10 Ways to Get Psyched for Weight Loss

  1. Commit. The first step is making a commitment to yourself. Make a commitment and then share that commitment with somebody else. This will make you more accountable to your diet, exercise plan, and weight-loss goals.
  2. Make a plan. Think about you as a person, as a whole being, and come up with a plan that's going to be best for you. It should be a program that will help you lose weight, but also be easy to stick to. This goes for both diet and exercise.
  3. Don't wait for the "right time." At one time or another, everyone has determined what they think is the perfect time to start a diet — after the holidays, after vacation, after tomorrow. Now is as good as any.
  4. Get in the right mindset. Don't fall into an "all-or-nothing" way of thinking. You don't have to give up all decadent foods or exercise strenuously every day of the week. It's about small changes in your lifestyle that you can stick with and that will brings results overtime.

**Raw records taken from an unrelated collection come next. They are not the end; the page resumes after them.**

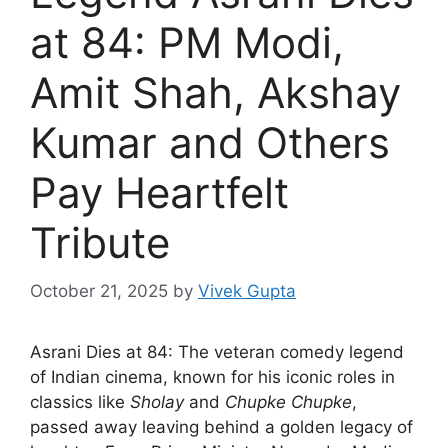
at 84: PM Modi,
Amit Shah, Akshay
Kumar and Others
Pay Heartfelt
Tribute
October 21, 2025
by
Vivek Gupta
Asrani Dies at 84: The veteran comedy legend
of Indian cinema, known for his iconic roles in
classics like
Sholay
and
Chupke Chupke
,
passed away leaving behind a golden legacy of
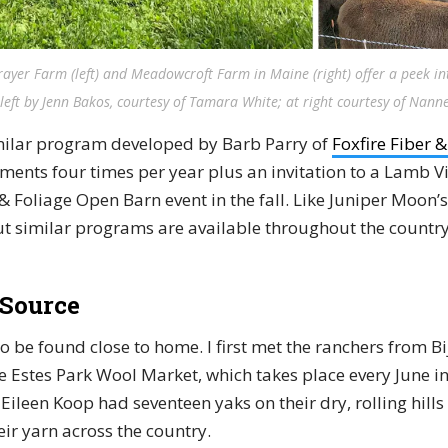
ayer Farm (left) and Meadowcroft Farm in Maine (right) offer a peek into
left by Jenn Bakos, courtesy of Tamara White; at right courtesy of Nan
milar program developed by Barb Parry of
Foxfire Fiber 
ments four times per year plus an invitation to a Lamb Vi
& Foliage Open Barn event in the fall. Like Juniper Moon’
but similar programs are available throughout the country
 Source
o be found close to home. I first met the ranchers from B
e Estes Park Wool Market, which takes place every June in
Eileen Koop had seventeen yaks on their dry, rolling hills
ir yarn across the country.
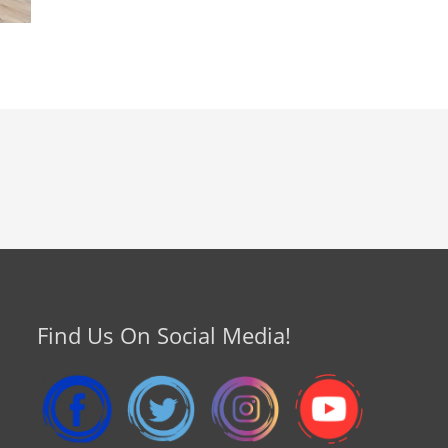
Find Us On Social Media!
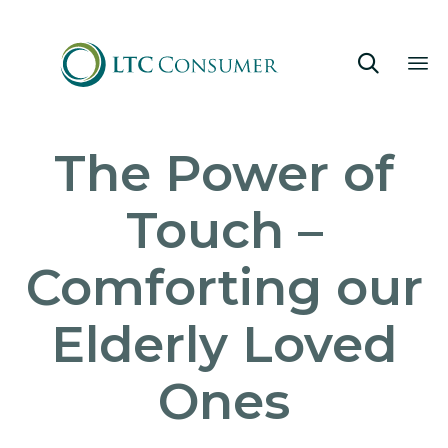

Sk
The Power of
to
co
Touch –
Comforting our
Elderly Loved
Ones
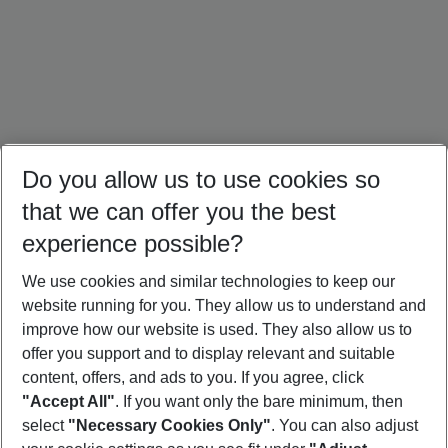
Do you allow us to use cookies so
that we can offer you the best
experience possible?
We use cookies and similar technologies to keep our
website running for you. They allow us to understand and
Portugal Holidays
Malta Holidays
Sardinia Holidays
improve how our website is used. They also allow us to
offer you support and to display relevant and suitable
content, offers, and ads to you. If you agree, click
"Accept All"
. If you want only the bare minimum, then
select
"Necessary Cookies Only"
. You can also adjust
Footer
Footer navigation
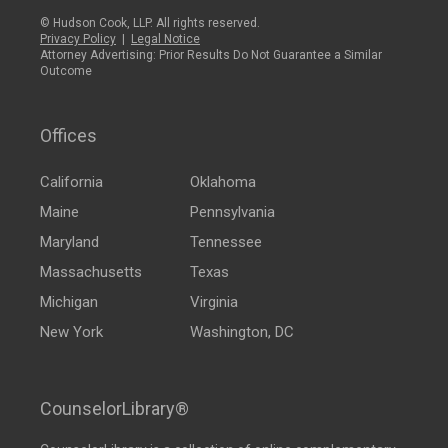
© Hudson Cook, LLP. All rights reserved.
Privacy Policy
|
Legal Notice
Attorney Advertising: Prior Results Do Not Guarantee a Similar
Outcome
Offices
California
Oklahoma
Maine
Pennsylvania
Maryland
Tennessee
Massachusetts
Texas
Michigan
Virginia
New York
Washington, DC
CounselorLibrary®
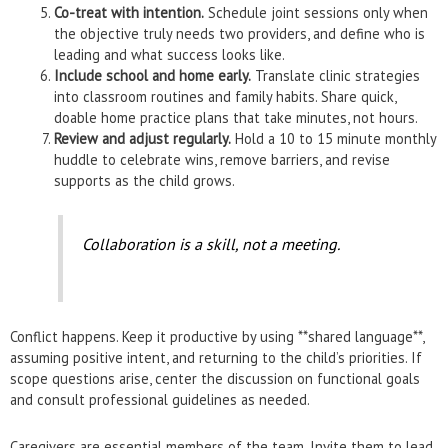
Co-treat with intention.
Schedule joint sessions only when
the objective truly needs two providers, and define who is
leading and what success looks like.
Include school and home early.
Translate clinic strategies
into classroom routines and family habits. Share quick,
doable home practice plans that take minutes, not hours.
Review and adjust regularly.
Hold a 10 to 15 minute monthly
huddle to celebrate wins, remove barriers, and revise
supports as the child grows.
Collaboration is a skill, not a meeting.
Conflict happens. Keep it productive by using **shared language**,
assuming positive intent, and returning to the child’s priorities. If
scope questions arise, center the discussion on functional goals
and consult professional guidelines as needed.
Caregivers are essential members of the team. Invite them to lead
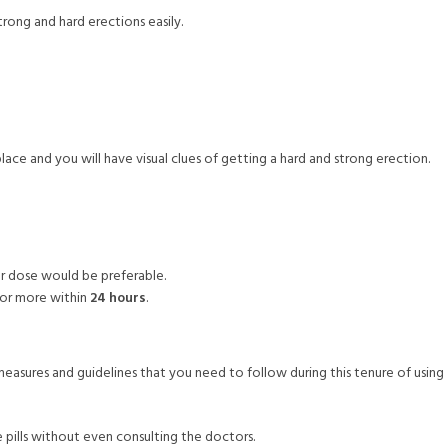
trong and hard erections easily.
ace and you will have visual clues of getting a hard and strong erection.
er dose would be preferable.
 or more within
24 hours
.
easures and guidelines that you need to follow during this tenure of using
e pills without even consulting the doctors.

  5. Be realistic. Think about how your life is right now, and what you can realistically achieve in terms of an exercise and eating plan. That means considering all aspects of your life, including work and family responsibilities. "If you will be traveling for business over the next two months, you probably need to think of a plan to eat in healthy restaurants instead of a stringent plan you would always need to modify.
  6. Make time for exercise. Fitness is a key component of losing and keeping off weight. It's important to create an exercise plan that's realistic according to your schedule. Think about how much time you're going to have for exercise. Anything that gets you moving in the right direction is a good start. Decide to make physical activity part of every day. All those extra steps add up to pounds lost, and it's even easier when they're steps that you don't really consider exercise — like a walk during lunch hour or hiking in a park on the weekend.

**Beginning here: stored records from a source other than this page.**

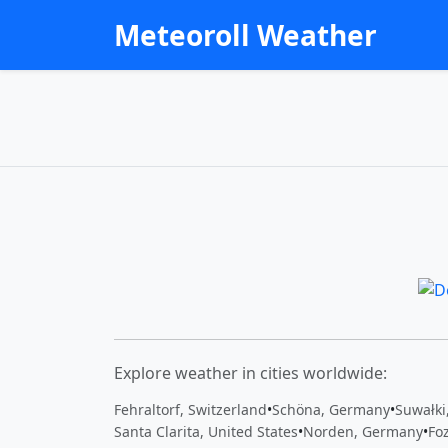
Meteoroll Weather
Explore weather in cities worldwide:
Fehraltorf, Switzerland
•
Schöna, Germany
•
Suwałki
Santa Clarita, United States
•
Norden, Germany
•
Foz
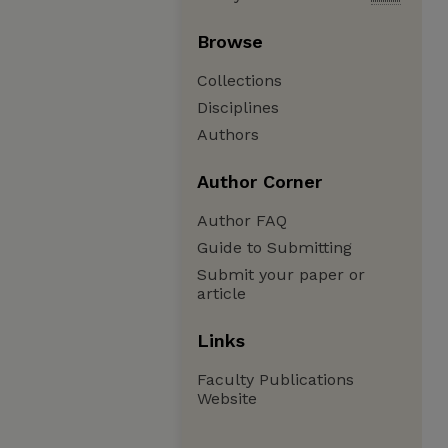
Browse
Collections
Disciplines
Authors
Author Corner
Author FAQ
Guide to Submitting
Submit your paper or
article
Links
Faculty Publications
Website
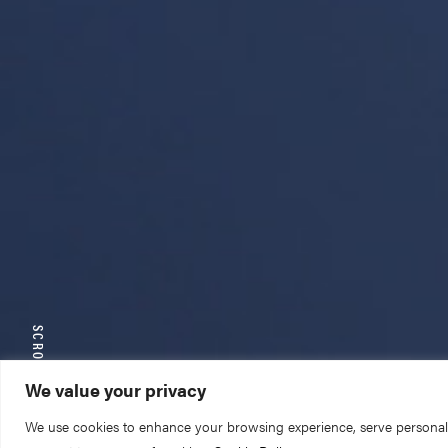
SCROLL TO EXPLORE
We value your privacy
We use cookies to enhance your browsing experience, serve personalize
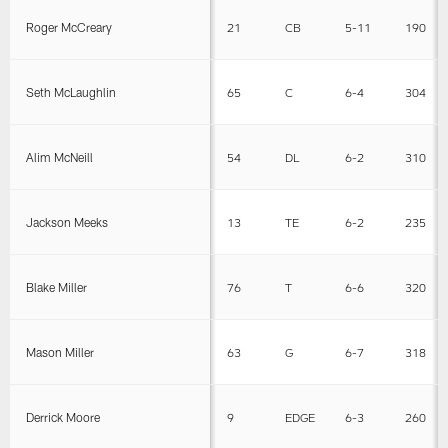
Roger McCreary
21
CB
5-11
190
Seth McLaughlin
65
C
6-4
304
Alim McNeill
54
DL
6-2
310
Jackson Meeks
13
TE
6-2
235
Blake Miller
76
T
6-6
320
Mason Miller
63
G
6-7
318
Derrick Moore
9
EDGE
6-3
260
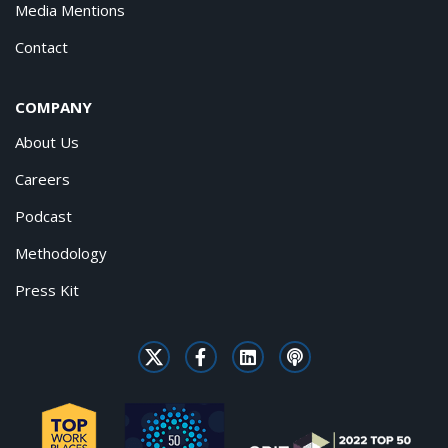
Media Mentions
Contact
COMPANY
About Us
Careers
Podcast
Methodology
Press Kit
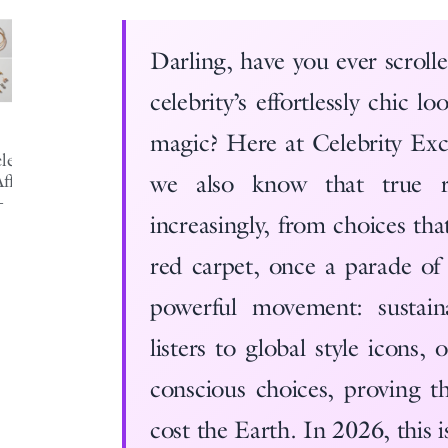
Darling, have you ever scroll
celebrity’s effortlessly chic 
magic? Here at Celebrity Exch
ebrity-
we also know that true r
fordable-
-
increasingly, from choices th
red carpet, once a parade of 
powerful movement: sustai
listers to global style icons,
conscious choices, proving t
cost the Earth. In 2026, this i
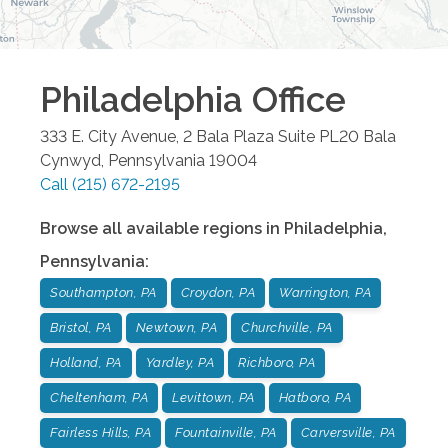
Philadelphia
Office
333 E. City Avenue, 2 Bala Plaza Suite PL20
Bala
Cynwyd
,
Pennsylvania
19004
Call
(215) 672-2195
Browse all available regions in
Philadelphia
,
Pennsylvania
:
Southampton, PA
Croydon, PA
Warrington, PA
Bristol, PA
Newtown, PA
Churchville, PA
Holland, PA
Yardley, PA
Richboro, PA
Cheltenham, PA
Levittown, PA
Hatboro, PA
Fairless Hills, PA
Fountainville, PA
Carversville, PA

  7. Figure out what motivates you. Ask yourself questions to figure out what will help you meet your weight-loss goals. For example, "Do you need a workout buddy? A reward at certain goals? How can you incorporate healthy foods that you enjoy? What types of activity don't feel like work to you?" These answers will help you formulate a plan that you can stick with.
  8. Don't think diet, think life change. Preparing to lose weight isn't about starting a diet, it's about "starting to make healthy adjustments that you're going to fit into your life. Being "on a diet" implies that it will end. To maintain a healthy weight, the diet and exercise changes you make in your life should be permanent.
  9. Create a network for weight loss. "There's a social network that begins to develop as you start to attend fitness classes. Taking a yoga, aerobics, spinning, or kickboxing class gives you support. Make friends at the gym, or visit online community groups to find individuals with similar weight-loss goals. Not only will losing weight be more fun, but it will also be more effective.
  10. Use outside resources. There is a wealth of information on the net, do some surfing.

It's not about preparing for a diet, but changing your life so that you don't need to diet. Eventually making healthy food choices and getting regular exercise will become a part of your day you don't even have to think about!